Show each line of the records below where the word "picture" occurs.

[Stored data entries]
:::::
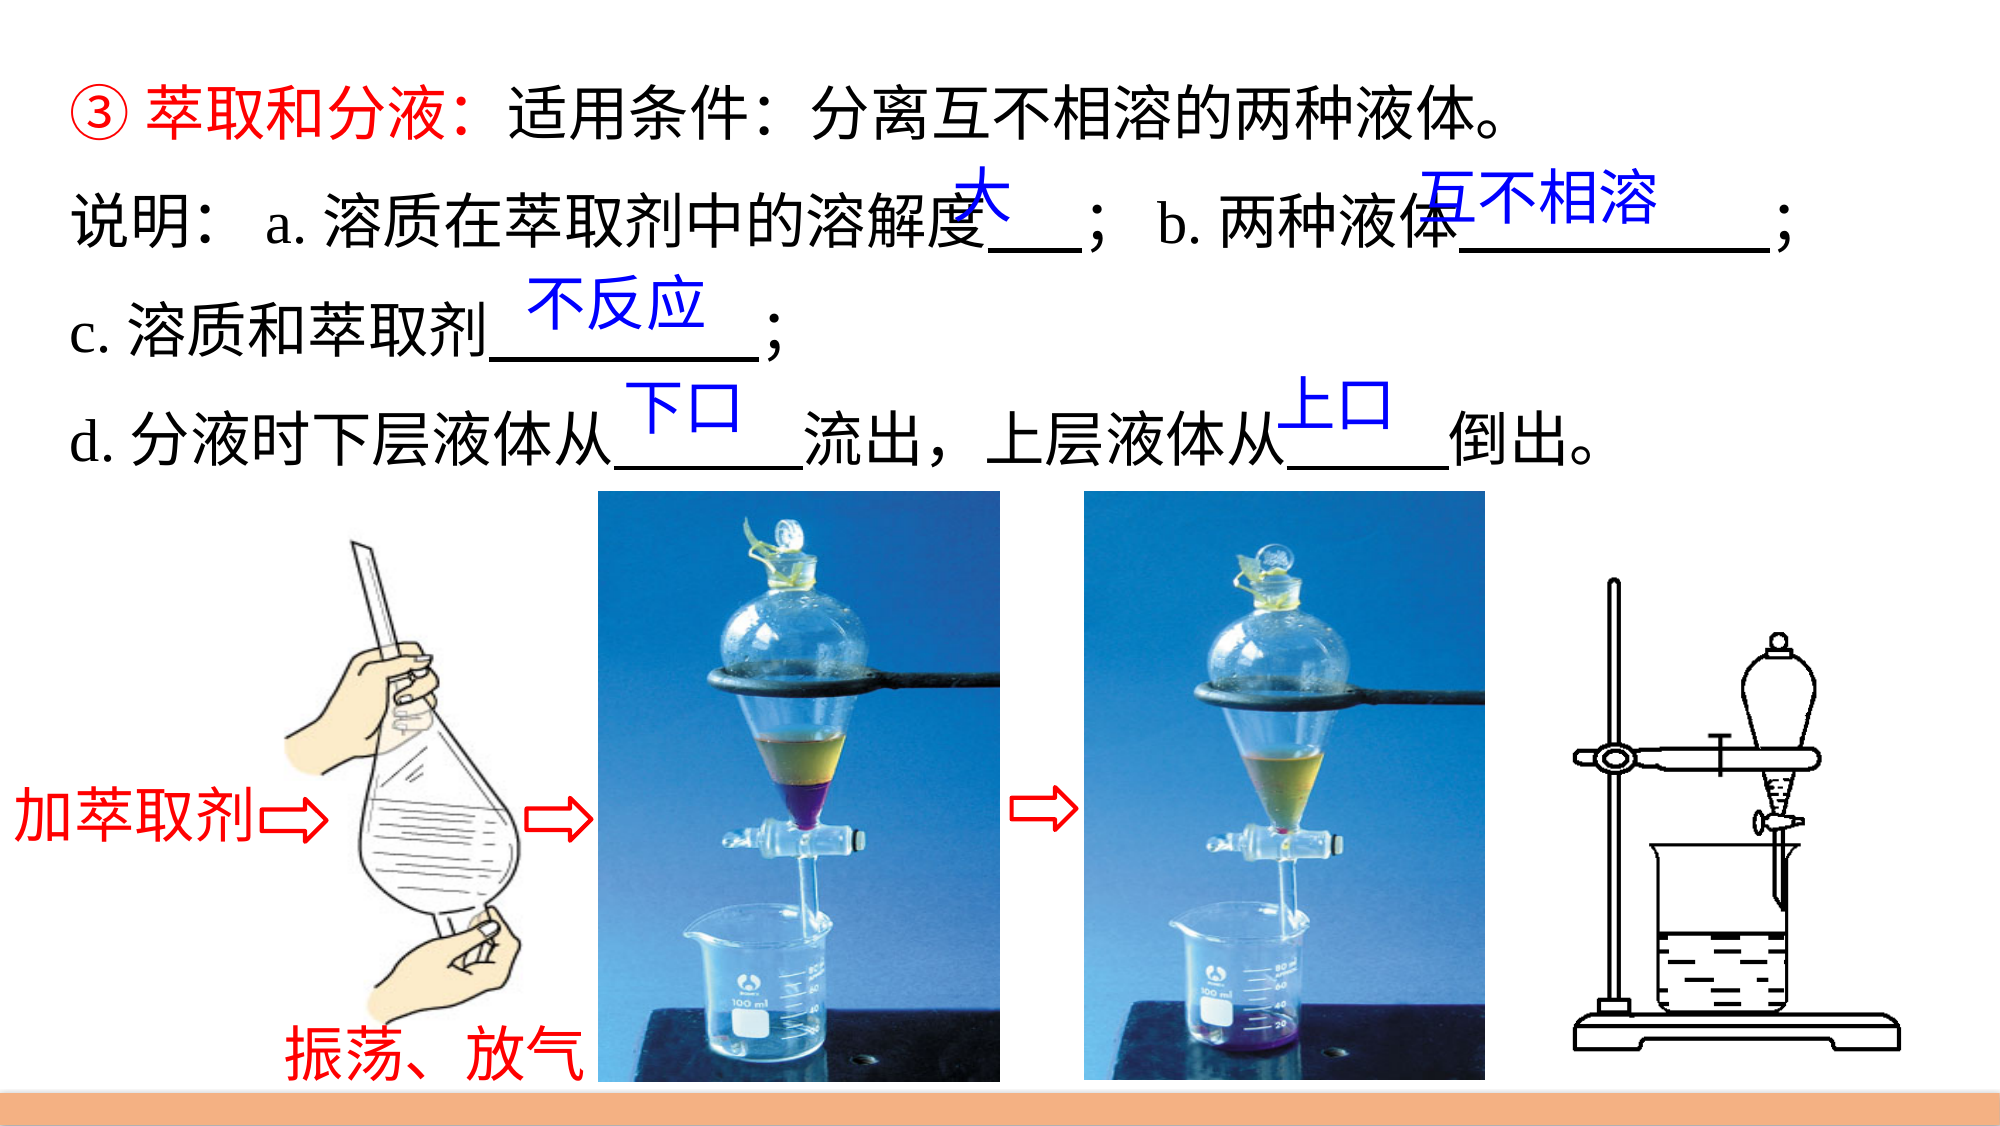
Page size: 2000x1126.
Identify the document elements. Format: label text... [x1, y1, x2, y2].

text_box 上口 [1260, 358, 1412, 447]
text_box 振荡、放气 [268, 1008, 602, 1096]
text_box 下口 [608, 361, 761, 450]
text_box ③萃取和分液：适用条件：分离互不相溶的两种液体。 说明：a.溶质在萃取剂中的溶解度 ；b.两种液体 ； c.溶质和萃取剂 ； d.分液时下层液体从 流出，上层液体从 倒出。 [54, 31, 1945, 481]
picture [1084, 491, 1485, 1080]
text_box [567, 795, 592, 843]
text_box [0, 1092, 2000, 1126]
text_box 加萃取剂 [0, 770, 247, 858]
picture [597, 491, 1001, 1083]
text_box [1009, 785, 1079, 832]
text_box 不反应 [510, 257, 722, 346]
picture [252, 515, 564, 1050]
picture [1553, 568, 1946, 1065]
text_box 大 [937, 149, 1028, 237]
text_box 互不相溶 [1402, 151, 1675, 239]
:::::
### Exercise response
picture [1084, 491, 1485, 1080]
picture [597, 491, 1001, 1083]
picture [252, 515, 564, 1050]
picture [1553, 568, 1946, 1065]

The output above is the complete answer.